Это наблюдение наводит на общий закон: привязанность к себе делает нас слабыми и уязвимыми, а сильными нас может сделать лишь привязанность к чему-то внешнему. И убеждения прочными в нас бывают лишь те, которые мы получили извне, и лучше всего — по наследству. Мы начинаем сгибаться перед несчастьями не просто потому, что в нас ослабевает наша индивидуальная воля, а главным образом потому, что в нас слабеет «чужое» — коллективное, наследственное.
Мне когда-то с огромным трудом выдали в Публичной библиотеке классический трактат Эмиля Дюркгейма «Самоубийство», — такие вот были государственные тайны, почти сто лет открытые всему миру. Но итоговая формула Дюркгейма — рост самоубийств тесно связан с упадком сплоченности общества — показалась мне не совсем удачной: мне казалось, что вместо слов «упадок сплоченности» точнее употребить выражение «освобождение личности». Ибо у меня уже была художественная модель самоубийства, включенная в роман «Горбатые атланты»: на краю света рабочий поселок утопает в грязи, бедности, воровстве, пьянстве и прочих безобразиях. И некоему пророку удается преобразить этот уголок ада в уголок рая: на месте развалюх вырастают чистенькие домики, исчезает национальная вражда, воровство, в либеральных школах чистенькие дети пишут оригинальные сочинения, но — возникают самоубийства. Убийств-то и прежде было выше головы, но вот убивать себя не додумывался никто. И в конце концов покончил с собой любимый ученик пророка, — красивый, талантливый, способный сделаться ученым, общественным деятелем… Но — зачем? Чтобы служить людям? Служить тем, кто ничуть не выше его самого? «Но я ведь служу», — растерянно бормочет пророк, и слышит в ответ: «Я не верю, что вы служите этим заурядным людишкам, не стоящим вашего ногтя. Мне кажется, вы служите какому-то богу, которого скрыли от нас. А нам оставили только прописи: трудитесь, не ссорьтесь, уважайте каждое мнение и каждый обычай… Я же до такой степени выучился уважать чужое, что перестал уважать свое. Я завидую своему отцу, который точно знал, что хорошо и что плохо: стащить что-то на заводе значит быть умным, проломить кому-то башку значит быть храбрым, а я знаю, что все относительно: где-то стыдно грабить, а где-то стыдно трудиться, где-то красивы прямые носы, а где-то приплюснутые…»

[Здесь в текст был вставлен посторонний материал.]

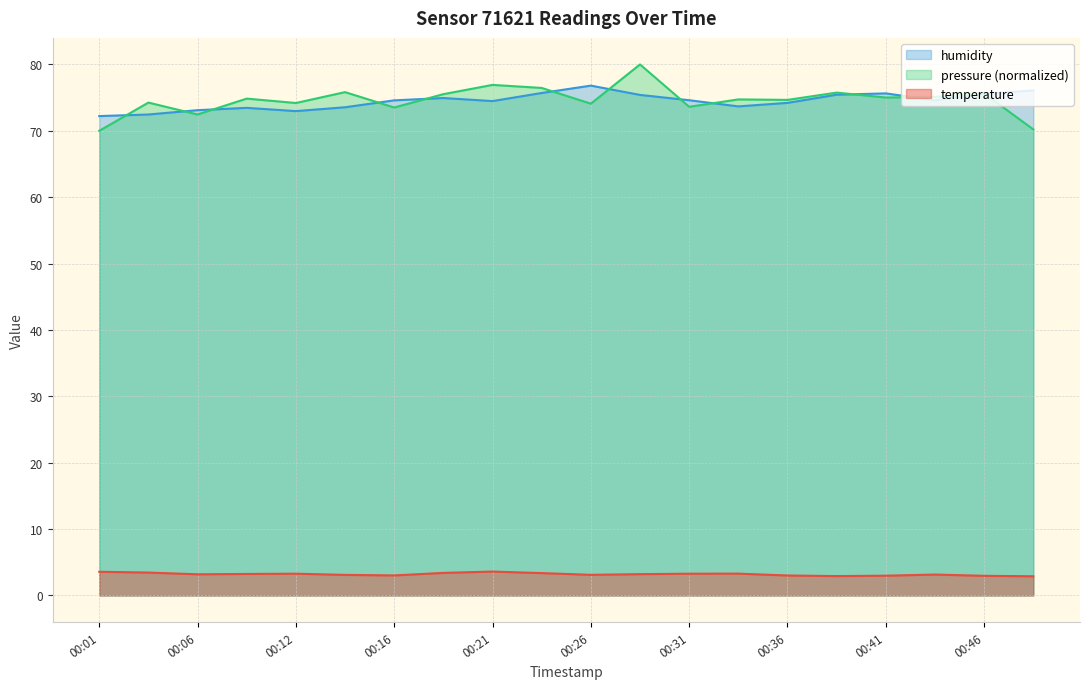

What is the highest value of the temperature series?

3.6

И пророк с ужасом понимает, что дал людям комфорт, достаток, вежливость, но разбил стереотип их жизни: внес сомнения туда, где прежде все делалось автоматически. А человек силен и спокоен только тогда, когда остается автоматом, управляемым извне, когда по любому вопросу у него есть единственно правильное мнение. А там, где допускаются два мнения, завтра их будет четыре, послезавтра восемь, — они начнут делиться, как раковые клетки… Всеобщее несогласие, то есть всеобщее одиночество, и неуверенность во всем — вот итог свободы и терпимости. Свобода — это рак, оригинально мыслящего человека должно истреблять неизмеримо более неукоснительно, чем скромного убийцу, не покушающегося на общепринятые мнения. Ибо ценность этих мнений только в их общепринятости и заключается. В том, что они ощущаются как святыни.